A paralysed man touches his girlfriend’s hand…thanks to animal research.

Earlier this year we reported that scientists at the University of Pittsburgh had launched clinical trials of two different brain implant systems, known as brain machine interfaces,  that aim to give quadriplegic patients control over a prosthetic limb. At the time we noted that this technology was built on years of basic and translational research in animals, with research on monkeys playing an especially important role.

Now the Pittsburgh Post-Gazette reports on the first success of these trials. An Electrocorticographic implant enabled Tim Hemmes, who has been paralyzed below the neck since a motorcycle accident 7 years ago, to control a robotic arm with great precision, just as had been predicted from the studies in monkeys.  Being able to gently touch his girlfriends hand was a very emotional moment for Tim Hemmes, but it could hardly have been much less emotional for the team of scientists and physicians who developed the implant.

Tim Hemmes reaches out. Associated Press.

It is exciting news, and one that will spur further research in this fast-moving area of research. One drawback in the brain machine interface technology that is being evaluated in the current series of trials at the University of Pittsburgh is that the system does not include sensory feedback – the person using it cannot feel what they are touching and must rely on sight alone to guide their movements.

A solution to this problem may be close, earlier this month a team led by Professor Miguel Nicholelis of Duke University reported that they have developed a brain machine interface that uses electrical signals sent directly to the brain to enable monkeys to “feel” what a virtual arm is touching, and then control the movement of that virtual arm in response to the sensation.
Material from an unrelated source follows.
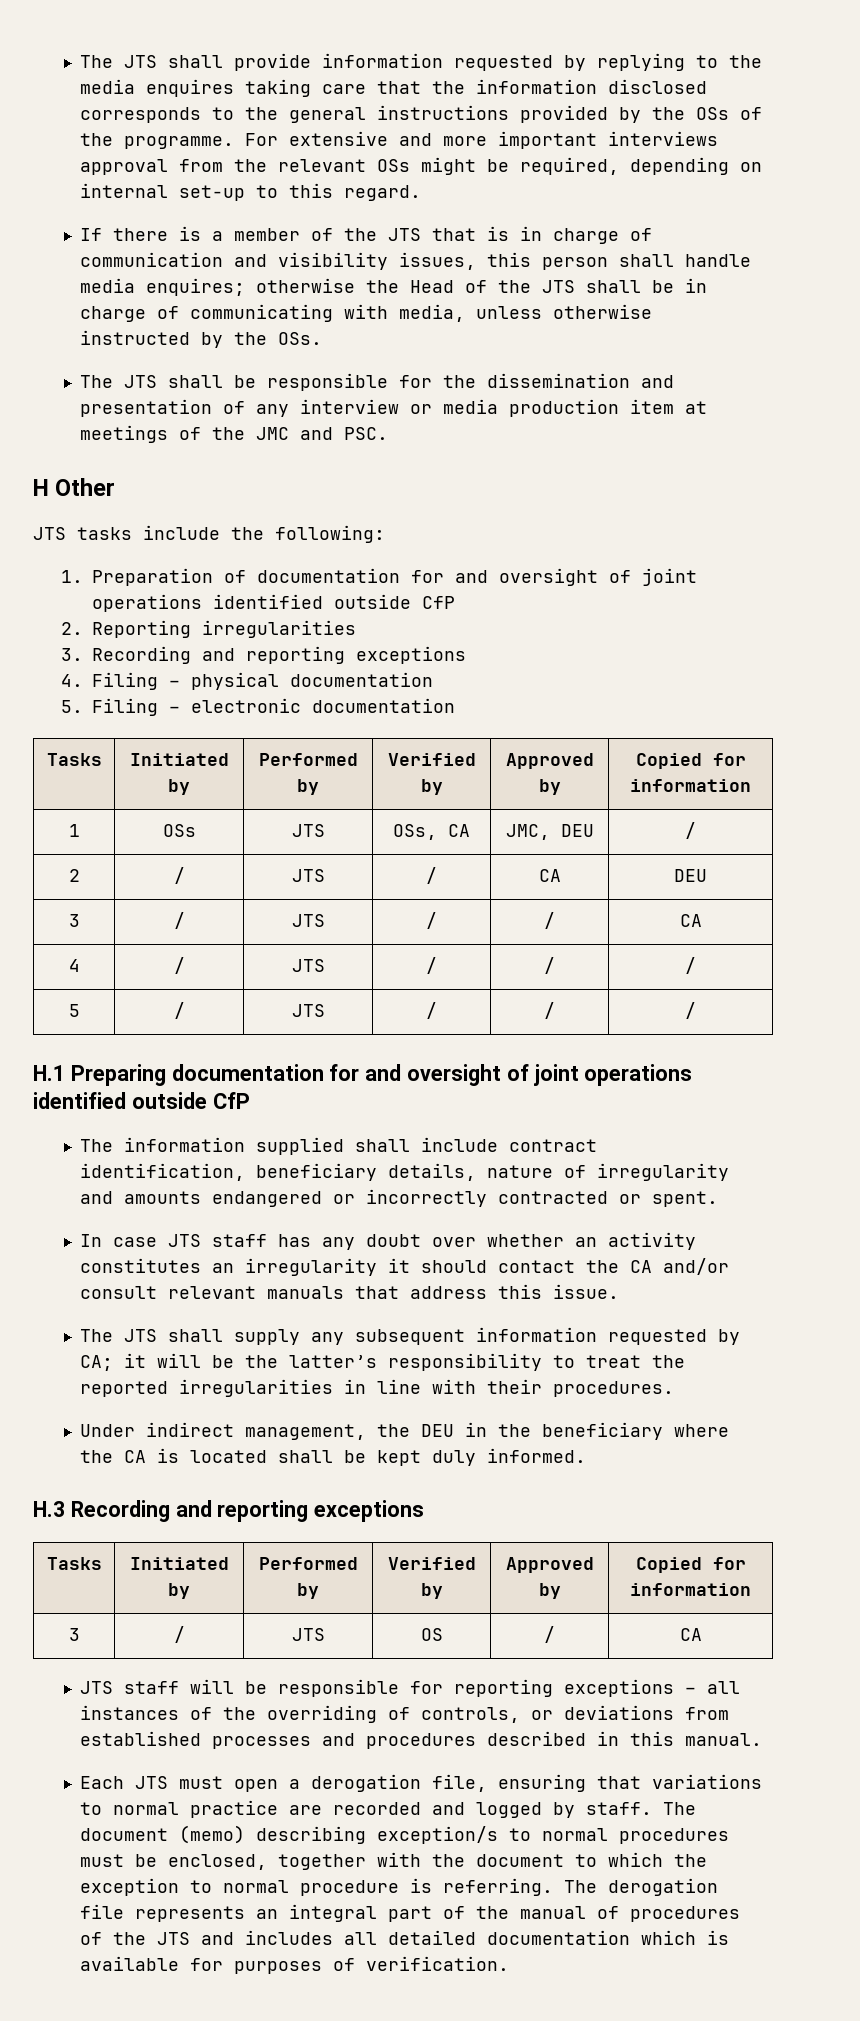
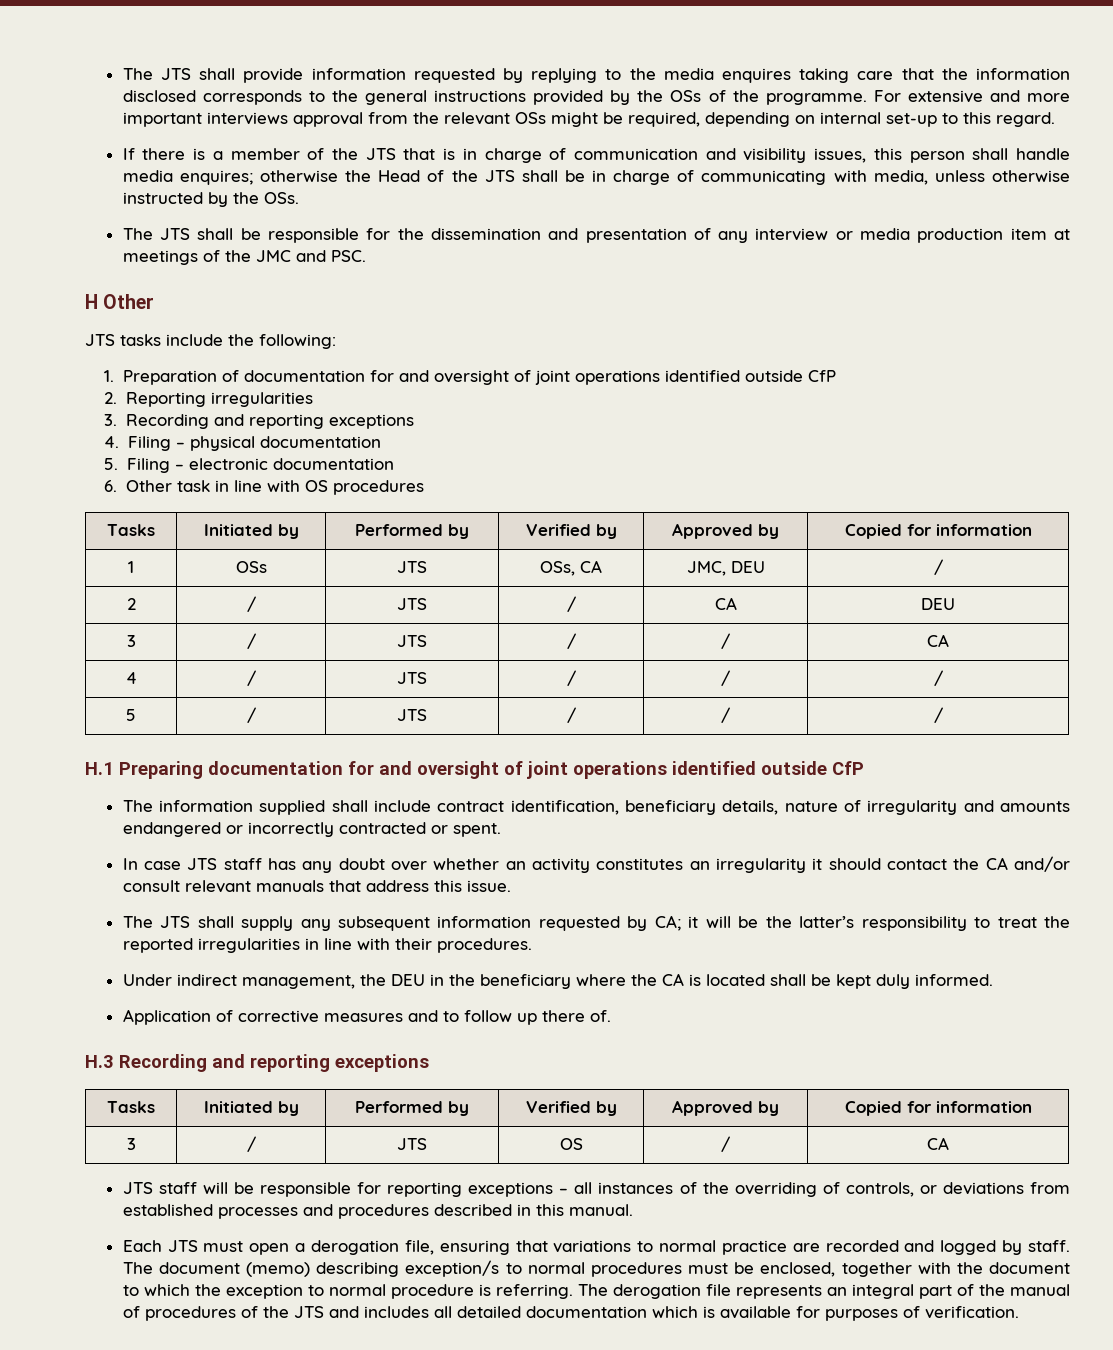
(455, 705) none -> [104,480,424,495] // 6. Other task in line with OS procedures
(587, 1455) none -> [122,1009,611,1025] // Application of corrective measures and to follow up there of.

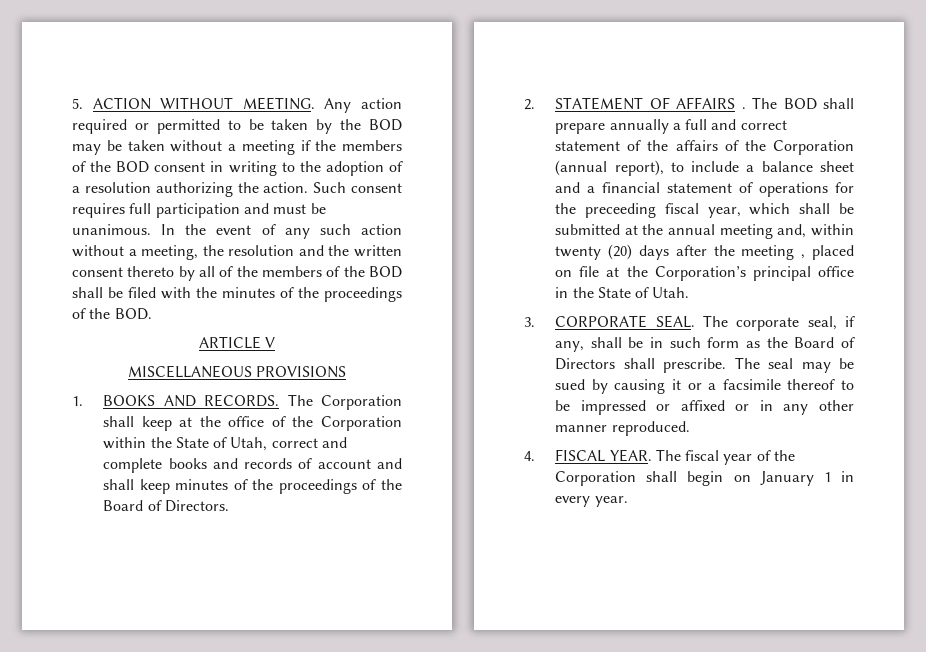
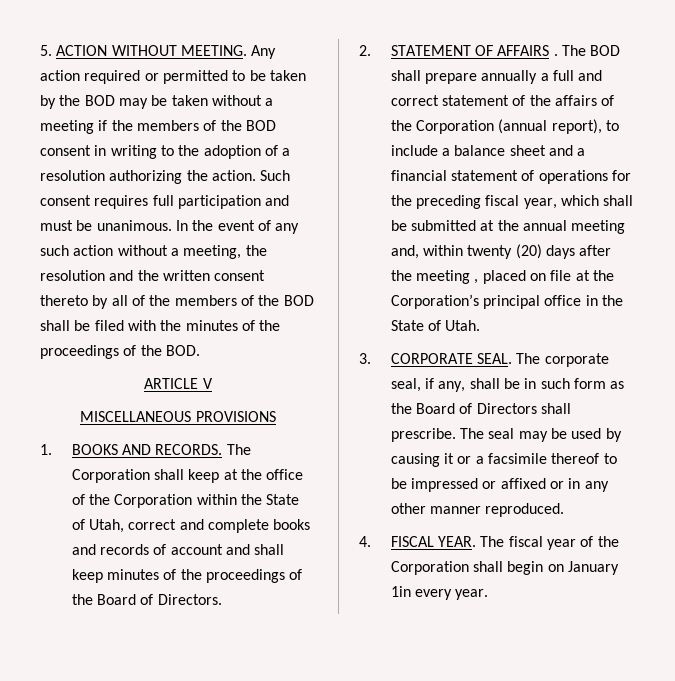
[584,203,656,218] preceeding -> [416,195,482,209] preceding
[555,379,586,390] sued -> [571,428,602,439] used
[823,471,854,482] 1 in -> [390,586,411,597] 1in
It is an important advance, and again one that depended on years of careful animal research to identify the correct parameters for the electrical signals used, and the optimal location for implanting the brain machine interface.

Human trials of the brain machine interface system developed by Prof. Nicholelis and his colleagues are expected to begin within the next few years.

The development of brain machine interface technology to this point, where it is offering the hope of greater independence and mobility to thousands of quadriplegic patients, is a great achievement of animal research.  In order to ensure that this technology, and many others at the cutting edge of medical science, to fulfill their potential we must continue to support the use of animals in biomedical research.